China News  
Asia debates trade-off between political rights and economic growth
BEIJING (AFP) Sep 08, 2005
A night in front of the television in China tells you all you need to know about the nation's chosen development model.

Fast-paced commercials for consumer goods from limousines to shampoo work viewers into a lather, only for the aspirational bubble to be burst by a series of dull government-dictated news reports.

Welcome to China in 2005, a country that allows a boisterous market economy while denying its citizens freedom of expression and a series of other fundamental political and civil rights.

As developing countries like China pursue economic growth at breakneck speed, it is often taken for granted that human rights take a back seat -- that there will be no gain without pain.

But some observers are increasingly bringing into question whether such a trade-off is inevitable, or indeed necessary.

On her first official visit to China, Louise Arbour, the United Nations High Commissioner for Human Rights, argued passionately against assuming a direct causal link from oppression to social stability and economic growth.

"I certainly believe very firmly that social stability is best ensured by having a legal framework that is respectful of individual rights," she told a briefing in Beijing last week at the end of a five-day visit.

A legal framework was needed that "provides on the economic and social side an equitable access to prosperity, and on the civil and political side a fair participatory voice by all in their own government", she said.

The second half of this argument flies in the face of what a succession of authoritarian governments in China and elsewhere in Asia have been saying -- and doing -- for decades.

In regional capitals from Seoul in the 1960s to Beijing today, the official dogma has been that economic and social rights, such as the right to eat one's fill, are paramount.

Political and civil rights, like the right to form trade unions, would lead to instability and hamper economic growth, according to this argument.

China is one of the most avid proponents of the view and can draw on two millennia of political practice, based on a tradition for laws scaring subjects into submission by their sheer severity.

To people like Arbour, this is both ethically, and factually, wrong.

"Law, contrary often to popular thinking, in my view, is not about coercion, it's about compliance, and compliance comes from trust and from fairness," she told the briefing.


-- Evidence far from clear-cut --


Governments such as that of Singapore may say that the past decades of unprecedented prosperity only became possible because of tight political controls.

But the evidence accumulated over the years in Asia is far from clear-cut, argues Joanne Bauer, director of studies at the Carnegie Council on Ethics and International Affairs in New York.

"What we're seeing in Singapore is a very robust economy and a continuing clamp-down on civil and political rights, whereas in Taiwan what we're seeing is high economic growth and an increasingly open and democratic society," she says.

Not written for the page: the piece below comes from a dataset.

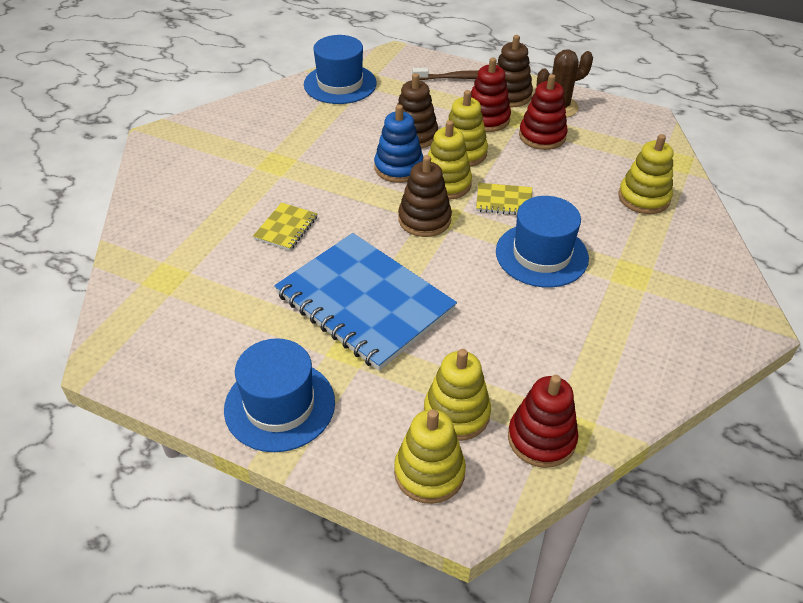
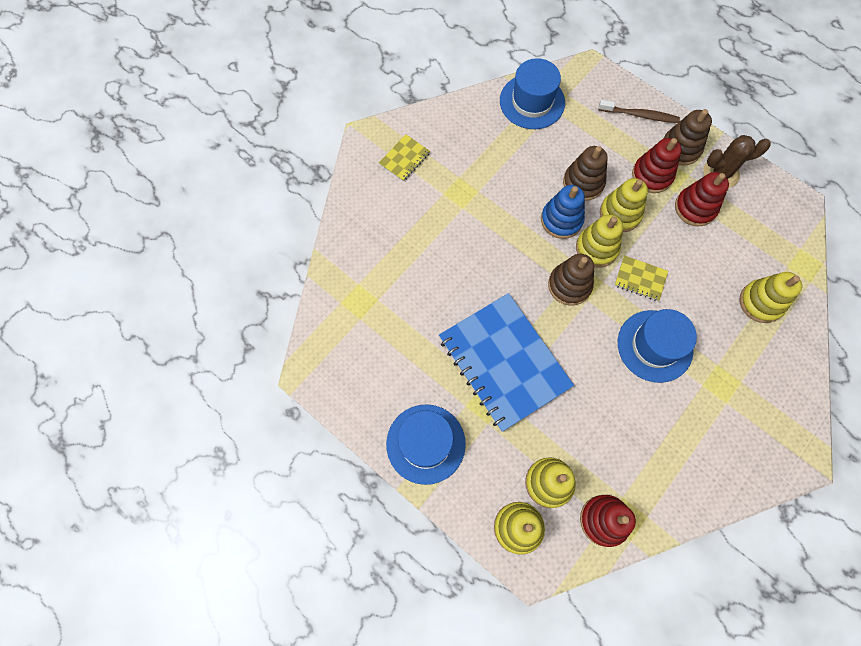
camera: 15 degrees right, 25 degrees up
yellow notebook [253,202,318,251] -> yellow notebook moved to [379,134,430,181]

Some economists and political scientists argue nations such as South Korea and Singapore became rich because their authoritarian governments happened to implement a series of sound economic policies.

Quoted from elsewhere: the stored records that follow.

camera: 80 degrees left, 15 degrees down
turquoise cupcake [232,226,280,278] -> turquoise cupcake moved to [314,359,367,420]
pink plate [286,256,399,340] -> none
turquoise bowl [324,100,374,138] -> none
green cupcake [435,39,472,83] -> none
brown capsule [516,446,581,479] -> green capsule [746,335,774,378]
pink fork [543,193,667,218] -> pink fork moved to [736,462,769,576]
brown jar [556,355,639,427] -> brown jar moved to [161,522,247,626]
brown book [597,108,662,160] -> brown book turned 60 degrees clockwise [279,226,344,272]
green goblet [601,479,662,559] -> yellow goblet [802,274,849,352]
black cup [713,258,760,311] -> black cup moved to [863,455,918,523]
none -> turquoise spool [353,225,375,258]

It was because the governments invested heavily in education and infrastructure, not because they locked up dissidents, that they were able to turn themselves into tiger economies, they say.

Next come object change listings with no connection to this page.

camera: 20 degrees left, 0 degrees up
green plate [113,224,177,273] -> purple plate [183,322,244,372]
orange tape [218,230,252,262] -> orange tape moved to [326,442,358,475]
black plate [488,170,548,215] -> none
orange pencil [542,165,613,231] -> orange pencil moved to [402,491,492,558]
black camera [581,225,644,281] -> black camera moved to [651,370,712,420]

"There was an export-led growth policy at the right time," says Bauer. "I don't think there's any evidence at all that clamping down on civil and political rights, preventing labor unions from speaking out, and people from organizing enabled a country like South Korea to grow."

Even so, many observers find it hard to ignore the growth-promoting aspects of a closed political system.

After all, China's economy increased by an average of 10.2 percent a year in the 1990s, as opposed to the "Hindu rate of growth" of 5.5 percent in neighboring democratic India, according to World Bank figures.

One reason why China is currently so popular among foreign investors is the ban on independent labor unions, ensuring a stable business climate, says Daniel Bell, a professor of philosophy at Beijing's Tsinghua University.

"If there were more political rights, including the right to form labor unions, for example, then it would probably reduce foreign investment and make economic growth more difficult at this point," he says.

"I'm not justifying it, I'm just describing the situation as foreign investors see it," Bell adds.